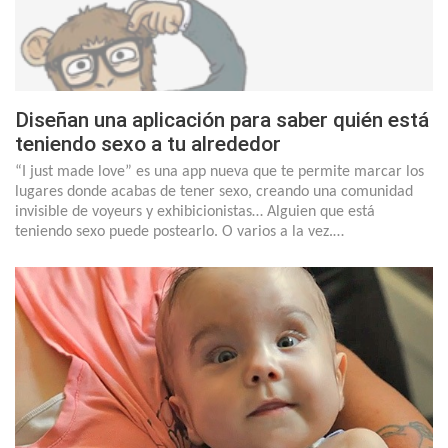
Diseñan una aplicación para saber quién está
teniendo sexo a tu alrededor
“I just made love” es una app nueva que te permite marcar los
lugares donde acabas de tener sexo, creando una comunidad
invisible de voyeurs y exhibicionistas… Alguien que está
teniendo sexo puede postearlo. O varios a la vez.…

-*-

_EXERCISE INSTRUCTIONS:_ Find each line in the listing above that contains "sexo", and copy that line.

_RESULT OF THIS TASK:_
teniendo sexo a tu alrededor
lugares donde acabas de tener sexo, creando una comunidad
teniendo sexo puede postearlo. O varios a la vez.…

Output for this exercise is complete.